EXERCISE PROMPT: The lines to copy from the listing below are those that contain the string "There".

RECORDED INFORMATION:
══════
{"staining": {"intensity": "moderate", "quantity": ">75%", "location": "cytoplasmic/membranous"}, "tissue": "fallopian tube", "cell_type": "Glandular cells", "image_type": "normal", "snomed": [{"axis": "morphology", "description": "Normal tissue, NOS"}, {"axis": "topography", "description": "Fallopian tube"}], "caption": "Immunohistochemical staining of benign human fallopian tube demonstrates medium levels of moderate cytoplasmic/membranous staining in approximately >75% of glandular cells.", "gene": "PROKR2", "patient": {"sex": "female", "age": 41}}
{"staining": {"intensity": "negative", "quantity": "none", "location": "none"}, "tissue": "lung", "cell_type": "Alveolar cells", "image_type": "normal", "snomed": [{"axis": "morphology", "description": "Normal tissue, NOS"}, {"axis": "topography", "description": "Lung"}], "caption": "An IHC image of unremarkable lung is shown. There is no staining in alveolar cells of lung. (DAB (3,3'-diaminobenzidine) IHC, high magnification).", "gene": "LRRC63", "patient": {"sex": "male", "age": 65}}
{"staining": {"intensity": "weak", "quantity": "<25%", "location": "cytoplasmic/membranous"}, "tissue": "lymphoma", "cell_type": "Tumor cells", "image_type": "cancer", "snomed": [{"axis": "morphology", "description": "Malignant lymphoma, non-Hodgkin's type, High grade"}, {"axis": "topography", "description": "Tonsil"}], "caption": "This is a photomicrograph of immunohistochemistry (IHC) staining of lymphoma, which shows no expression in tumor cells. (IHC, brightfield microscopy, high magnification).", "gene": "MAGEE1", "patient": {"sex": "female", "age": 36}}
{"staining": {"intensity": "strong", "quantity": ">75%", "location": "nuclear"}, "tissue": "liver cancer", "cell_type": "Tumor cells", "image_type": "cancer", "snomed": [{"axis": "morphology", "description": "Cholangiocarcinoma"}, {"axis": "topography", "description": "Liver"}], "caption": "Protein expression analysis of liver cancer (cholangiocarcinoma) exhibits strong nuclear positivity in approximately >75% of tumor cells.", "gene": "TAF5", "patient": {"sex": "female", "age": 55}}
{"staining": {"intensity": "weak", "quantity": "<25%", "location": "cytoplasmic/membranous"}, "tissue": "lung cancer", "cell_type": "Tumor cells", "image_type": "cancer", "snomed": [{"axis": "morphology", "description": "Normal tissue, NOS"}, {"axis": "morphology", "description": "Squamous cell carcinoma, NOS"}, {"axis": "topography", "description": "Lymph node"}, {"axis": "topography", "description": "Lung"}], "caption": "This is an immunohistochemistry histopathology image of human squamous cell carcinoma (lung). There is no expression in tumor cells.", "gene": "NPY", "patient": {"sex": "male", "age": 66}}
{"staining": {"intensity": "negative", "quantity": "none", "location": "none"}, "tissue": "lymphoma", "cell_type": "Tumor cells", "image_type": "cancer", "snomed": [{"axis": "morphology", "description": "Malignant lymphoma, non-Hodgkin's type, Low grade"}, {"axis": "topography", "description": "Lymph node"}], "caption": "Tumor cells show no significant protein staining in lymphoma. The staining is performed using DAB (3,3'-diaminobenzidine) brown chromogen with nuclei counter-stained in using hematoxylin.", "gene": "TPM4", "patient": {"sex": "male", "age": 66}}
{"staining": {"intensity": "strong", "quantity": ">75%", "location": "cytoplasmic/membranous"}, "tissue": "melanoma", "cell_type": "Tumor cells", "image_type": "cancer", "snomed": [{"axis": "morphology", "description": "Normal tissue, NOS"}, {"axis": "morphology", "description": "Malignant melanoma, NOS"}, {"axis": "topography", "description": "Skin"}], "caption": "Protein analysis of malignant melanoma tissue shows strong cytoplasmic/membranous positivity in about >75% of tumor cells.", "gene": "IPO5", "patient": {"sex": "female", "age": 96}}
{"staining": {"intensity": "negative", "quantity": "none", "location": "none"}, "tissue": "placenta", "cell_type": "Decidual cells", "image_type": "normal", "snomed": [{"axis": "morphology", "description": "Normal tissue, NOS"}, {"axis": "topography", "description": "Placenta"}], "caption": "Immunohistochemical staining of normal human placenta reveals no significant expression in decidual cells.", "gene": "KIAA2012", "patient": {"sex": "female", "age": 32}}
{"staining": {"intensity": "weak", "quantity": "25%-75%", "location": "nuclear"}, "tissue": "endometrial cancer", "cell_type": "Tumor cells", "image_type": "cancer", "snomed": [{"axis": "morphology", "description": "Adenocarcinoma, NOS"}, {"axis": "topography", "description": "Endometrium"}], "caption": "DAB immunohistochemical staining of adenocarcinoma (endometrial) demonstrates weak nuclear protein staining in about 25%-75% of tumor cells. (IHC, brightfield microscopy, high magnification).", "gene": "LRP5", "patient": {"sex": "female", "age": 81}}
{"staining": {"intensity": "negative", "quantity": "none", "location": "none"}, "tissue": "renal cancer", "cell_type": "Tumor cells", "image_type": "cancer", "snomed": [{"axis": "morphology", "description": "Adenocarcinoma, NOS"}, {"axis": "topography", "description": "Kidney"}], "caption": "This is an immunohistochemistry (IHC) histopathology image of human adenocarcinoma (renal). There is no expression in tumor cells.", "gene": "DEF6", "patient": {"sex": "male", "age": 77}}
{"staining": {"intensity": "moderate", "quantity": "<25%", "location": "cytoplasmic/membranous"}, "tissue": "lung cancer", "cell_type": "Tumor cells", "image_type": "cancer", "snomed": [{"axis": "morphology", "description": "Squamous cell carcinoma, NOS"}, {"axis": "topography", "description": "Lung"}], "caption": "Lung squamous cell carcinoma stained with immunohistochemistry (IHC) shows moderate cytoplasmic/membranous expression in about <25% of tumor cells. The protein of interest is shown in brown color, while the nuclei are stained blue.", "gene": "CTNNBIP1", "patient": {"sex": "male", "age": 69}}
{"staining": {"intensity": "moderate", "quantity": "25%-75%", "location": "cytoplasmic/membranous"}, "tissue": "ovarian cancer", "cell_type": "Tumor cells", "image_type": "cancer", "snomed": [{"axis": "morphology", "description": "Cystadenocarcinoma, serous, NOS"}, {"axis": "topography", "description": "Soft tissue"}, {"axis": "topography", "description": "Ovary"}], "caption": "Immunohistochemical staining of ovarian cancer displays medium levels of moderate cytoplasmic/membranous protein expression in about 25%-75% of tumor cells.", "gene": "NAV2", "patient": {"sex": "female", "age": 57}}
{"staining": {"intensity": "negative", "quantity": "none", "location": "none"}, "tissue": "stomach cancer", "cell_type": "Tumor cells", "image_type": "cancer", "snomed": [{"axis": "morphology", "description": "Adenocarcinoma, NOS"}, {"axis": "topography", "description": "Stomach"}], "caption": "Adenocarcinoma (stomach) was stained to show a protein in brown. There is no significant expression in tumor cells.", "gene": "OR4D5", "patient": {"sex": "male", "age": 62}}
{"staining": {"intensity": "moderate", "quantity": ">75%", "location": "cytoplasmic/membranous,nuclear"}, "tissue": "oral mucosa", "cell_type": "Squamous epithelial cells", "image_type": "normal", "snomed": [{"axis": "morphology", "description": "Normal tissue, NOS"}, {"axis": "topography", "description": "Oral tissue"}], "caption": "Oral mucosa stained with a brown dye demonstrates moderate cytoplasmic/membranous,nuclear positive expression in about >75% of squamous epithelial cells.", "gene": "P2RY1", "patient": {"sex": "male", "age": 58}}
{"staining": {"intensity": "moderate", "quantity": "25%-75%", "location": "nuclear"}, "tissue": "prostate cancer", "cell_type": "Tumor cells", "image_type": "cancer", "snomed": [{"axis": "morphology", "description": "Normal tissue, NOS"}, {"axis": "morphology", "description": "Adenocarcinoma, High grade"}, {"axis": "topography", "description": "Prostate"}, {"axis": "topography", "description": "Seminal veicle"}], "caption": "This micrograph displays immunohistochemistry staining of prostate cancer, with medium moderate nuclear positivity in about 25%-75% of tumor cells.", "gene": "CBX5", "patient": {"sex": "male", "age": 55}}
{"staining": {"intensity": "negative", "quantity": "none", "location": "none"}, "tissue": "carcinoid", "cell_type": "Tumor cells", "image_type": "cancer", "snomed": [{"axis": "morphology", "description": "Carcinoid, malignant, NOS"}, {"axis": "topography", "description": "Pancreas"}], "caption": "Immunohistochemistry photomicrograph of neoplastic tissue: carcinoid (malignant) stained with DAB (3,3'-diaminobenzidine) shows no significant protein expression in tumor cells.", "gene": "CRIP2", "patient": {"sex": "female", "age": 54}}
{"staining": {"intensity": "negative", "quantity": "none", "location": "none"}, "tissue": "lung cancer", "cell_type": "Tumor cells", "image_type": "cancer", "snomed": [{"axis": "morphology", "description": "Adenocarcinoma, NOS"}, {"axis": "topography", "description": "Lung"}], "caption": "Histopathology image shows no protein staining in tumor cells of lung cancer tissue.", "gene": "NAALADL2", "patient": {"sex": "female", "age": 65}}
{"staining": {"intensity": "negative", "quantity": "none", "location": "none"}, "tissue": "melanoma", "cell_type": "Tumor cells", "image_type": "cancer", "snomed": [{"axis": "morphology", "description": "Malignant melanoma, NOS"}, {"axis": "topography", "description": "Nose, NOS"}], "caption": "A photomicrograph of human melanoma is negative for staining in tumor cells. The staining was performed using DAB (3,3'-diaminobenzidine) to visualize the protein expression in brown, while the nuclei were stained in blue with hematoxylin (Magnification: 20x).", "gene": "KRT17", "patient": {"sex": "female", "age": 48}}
══════
ANSWER BOX:
{"staining": {"intensity": "negative", "quantity": "none", "location": "none"}, "tissue": "lung", "cell_type": "Alveolar cells", "image_type": "normal", "snomed": [{"axis": "morphology", "description": "Normal tissue, NOS"}, {"axis": "topography", "description": "Lung"}], "caption": "An IHC image of unremarkable lung is shown. There is no staining in alveolar cells of lung. (DAB (3,3'-diaminobenzidine) IHC, high magnification).", "gene": "LRRC63", "patient": {"sex": "male", "age": 65}}
{"staining": {"intensity": "weak", "quantity": "<25%", "location": "cytoplasmic/membranous"}, "tissue": "lung cancer", "cell_type": "Tumor cells", "image_type": "cancer", "snomed": [{"axis": "morphology", "description": "Normal tissue, NOS"}, {"axis": "morphology", "description": "Squamous cell carcinoma, NOS"}, {"axis": "topography", "description": "Lymph node"}, {"axis": "topography", "description": "Lung"}], "caption": "This is an immunohistochemistry histopathology image of human squamous cell carcinoma (lung). There is no expression in tumor cells.", "gene": "NPY", "patient": {"sex": "male", "age": 66}}
{"staining": {"intensity": "negative", "quantity": "none", "location": "none"}, "tissue": "renal cancer", "cell_type": "Tumor cells", "image_type": "cancer", "snomed": [{"axis": "morphology", "description": "Adenocarcinoma, NOS"}, {"axis": "topography", "description": "Kidney"}], "caption": "This is an immunohistochemistry (IHC) histopathology image of human adenocarcinoma (renal). There is no expression in tumor cells.", "gene": "DEF6", "patient": {"sex": "male", "age": 77}}
{"staining": {"intensity": "negative", "quantity": "none", "location": "none"}, "tissue": "stomach cancer", "cell_type": "Tumor cells", "image_type": "cancer", "snomed": [{"axis": "morphology", "description": "Adenocarcinoma, NOS"}, {"axis": "topography", "description": "Stomach"}], "caption": "Adenocarcinoma (stomach) was stained to show a protein in brown. There is no significant expression in tumor cells.", "gene": "OR4D5", "patient": {"sex": "male", "age": 62}}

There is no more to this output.